**WORK ORDER:** Please reproduce exactly, and only, the line containing "Como se observó todo el ver" and every line after it to the end of the records below, leaving out all pictures.
START INFORMATION PROVIDED
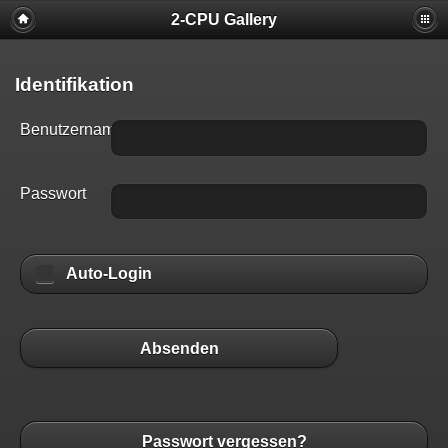
2-CPU Gallery
Identifikation
Benutzername
Passwort
Auto-Login
Absenden
Passwort vergessen?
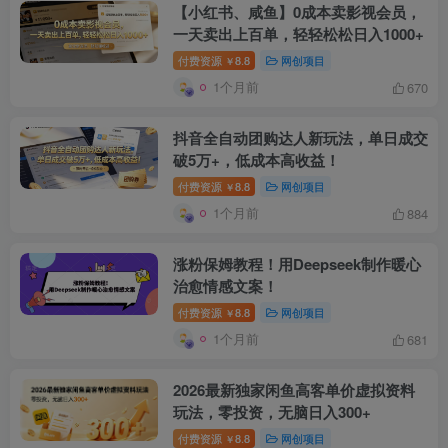
【小红书、咸鱼】0成本卖影视会员，
一天卖出上百单，轻轻松松日入1000+
付费资源
8.8
网创项目
￥
创项目
1个月前
670
抖音全自动团购达人新玩法，单日成交
破5万+，低成本高收益！
付费资源
8.8
网创项目
￥
1个月前
884
创项目
涨粉保姆教程！用Deepseek制作暖心
治愈情感文案！
付费资源
8.8
网创项目
￥
1个月前
681
2026最新独家闲鱼高客单价虚拟资料
玩法，零投资，无脑日入300+
创项目
付费资源
8.8
网创项目
￥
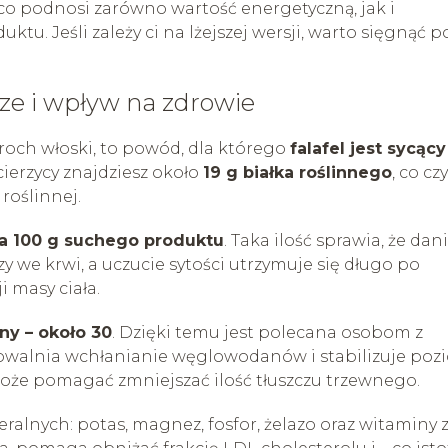
, co podnosi zarówno wartość energetyczną, jak i
tu. Jeśli zależy ci na lżejszej wersji, warto sięgnąć p
cze i wpływ na zdrowie
groch włoski, to powód, dla którego
falafel jest sycący
ierzycy znajdziesz około
19 g białka roślinnego
, co cz
roślinnej.
na 100 g suchego produktu
. Taka ilość sprawia, że dani
 we krwi, a uczucie sytości utrzymuje się długo po
i masy ciała.
ny – około 30
. Dzięki temu jest polecana osobom z
spowalnia wchłanianie węglowodanów i stabilizuje poz
może pomagać zmniejszać ilość tłuszczu trzewnego.
alnych: potas, magnez, fosfor, żelazo oraz witaminy 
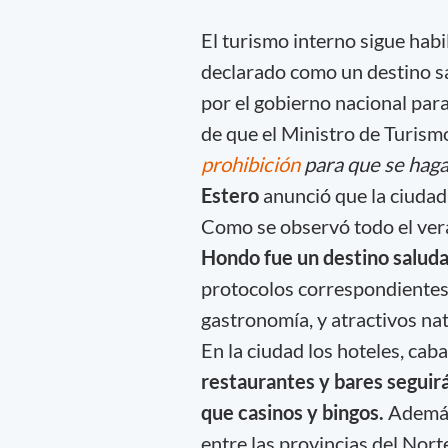
El turismo interno sigue habi
declarado como un destino sa
por el gobierno nacional para
de que el Ministro de Turism
prohibición
para que se haga
Estero
anunció que la ciudad
Como se observó todo el ver
Hondo fue un destino salud
protocolos correspondientes,
gastronomía, y atractivos nat
En la ciudad los hoteles, cab
restaurantes y bares seguirá
que casinos y bingos.
Además
entre las provincias del Nor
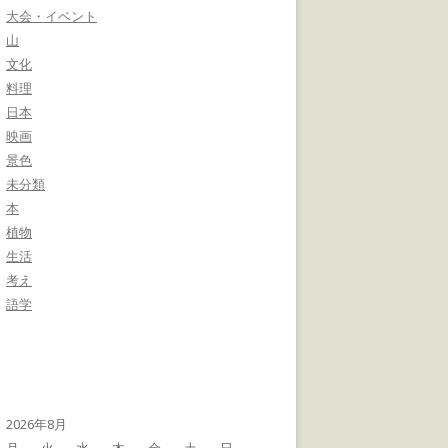
大会・イベント
山
文化
料理
日本
映画
景色
未分類
本
植物
生活
考え
語学
2026年8月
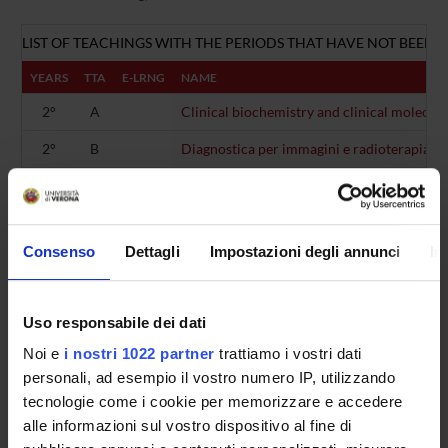
LIST OF TEACHINGS WITH THE PERIODS THAT HAVE NOT BEEN 
YEARS
TTA
E-LRNG
NAME
2°
A
Clinical biochemistry and clinical molecula
2°
B
Diagnostica per immagini e radioterapia 2
2°
B
Endocrinologia 2 (tronco comune)
2°
E
Esame di profitto teorico-pratico 2
Consenso
Dettagli
Impostazioni degli annunci
In
2°
B
Pharmacology
2°
B
Malattie infettive 2 (tronco comune)
Uso responsabile dei dati
2°
B
Medicina interna 2 (tronco comune - clinic
Noi e
i nostri 1022 partner
trattiamo i vostri dati
2°
B
Neurologia 2 (discipline specifiche della tip
personali, ad esempio il vostro numero IP, utilizzando
tecnologie come i cookie per memorizzare e accedere
2°
B
Neuroradiologia 2 (discipline elettive)
alle informazioni sul vostro dispositivo al fine di
2°
B
Neuroradiologia 2 (tronco comune)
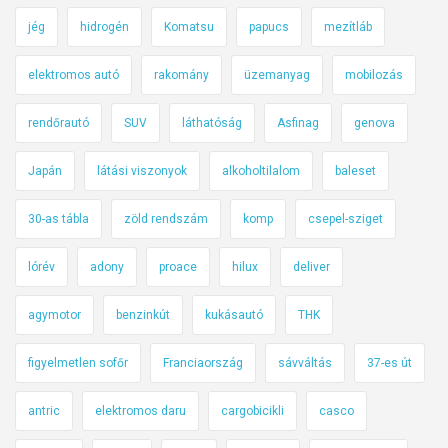
jég
hidrogén
Komatsu
papucs
mezítláb
elektromos autó
rakomány
üzemanyag
mobilozás
rendőrautó
SUV
láthatóság
Asfinag
genova
Japán
látási viszonyok
alkoholtilalom
baleset
30-as tábla
zöld rendszám
komp
csepel-sziget
lórév
adony
proace
hilux
deliver
agymotor
benzinkút
kukásautó
THK
figyelmetlen sofőr
Franciaország
sávváltás
37-es út
antric
elektromos daru
cargobicikli
casco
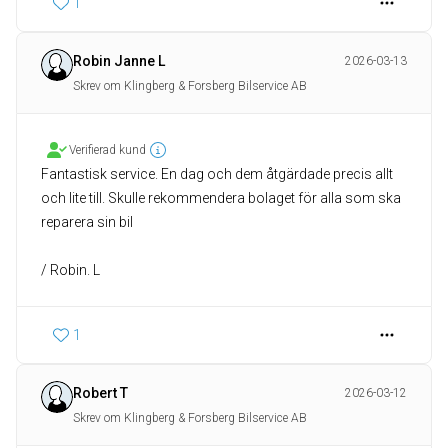
1
Robin Janne L
2026-03-13
Skrev om Klingberg & Forsberg Bilservice AB
Verifierad kund
Fantastisk service. En dag och dem åtgärdade precis allt
och lite till. Skulle rekommendera bolaget för alla som ska
reparera sin bil
/ Robin. L
1
Robert T
2026-03-12
Skrev om Klingberg & Forsberg Bilservice AB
END INFORMATION PROVIDED
**EXERCISE RESPONSE:**
Como se observó todo el ver
Hondo fue un destino salud
protocolos correspondientes,
gastronomía, y atractivos nat
En la ciudad los hoteles, cab
restaurantes y bares seguirá
que casinos y bingos.
Además
entre las provincias del Nor
大会・イベント
山
文化
料理
日本
映画
景色
未分類
本
植物
生活
考え
語学
2026年8月
LIST OF TEACHINGS WITH THE PERIODS THAT HAVE NOT BEEN 
YEARS
TTA
E-LRNG
NAME
2°
A
Clinical biochemistry and clinical molecula
2°
B
Diagnostica per immagini e radioterapia 2
2°
B
Endocrinologia 2 (tronco comune)
2°
E
Esame di profitto teorico-pratico 2
Consenso
Dettagli
Impostazioni degli annunci
In
2°
B
Pharmacology
2°
B
Malattie infettive 2 (tronco comune)
Uso responsabile dei dati
2°
B
Medicina interna 2 (tronco comune - clinic
Noi e
i nostri 1022 partner
trattiamo i vostri dati
2°
B
Neurologia 2 (discipline specifiche della tip
personali, ad esempio il vostro numero IP, utilizzando
tecnologie come i cookie per memorizzare e accedere
2°
B
Neuroradiologia 2 (discipline elettive)
alle informazioni sul vostro dispositivo al fine di
2°
B
Neuroradiologia 2 (tronco comune)
jég
hidrogén
Komatsu
papucs
mezítláb
elektromos autó
rakomány
üzemanyag
mobilozás
rendőrautó
SUV
láthatóság
Asfinag
genova
Japán
látási viszonyok
alkoholtilalom
baleset
30-as tábla
zöld rendszám
komp
csepel-sziget
lórév
adony
proace
hilux
deliver
agymotor
benzinkút
kukásautó
THK
figyelmetlen sofőr
Franciaország
sávváltás
37-es út
antric
elektromos daru
cargobicikli
casco
1
Robin Janne L
2026-03-13
Skrev om Klingberg & Forsberg Bilservice AB
Verifierad kund
Fantastisk service. En dag och dem åtgärdade precis allt
och lite till. Skulle rekommendera bolaget för alla som ska
reparera sin bil
/ Robin. L
1
Robert T
2026-03-12
Skrev om Klingberg & Forsberg Bilservice AB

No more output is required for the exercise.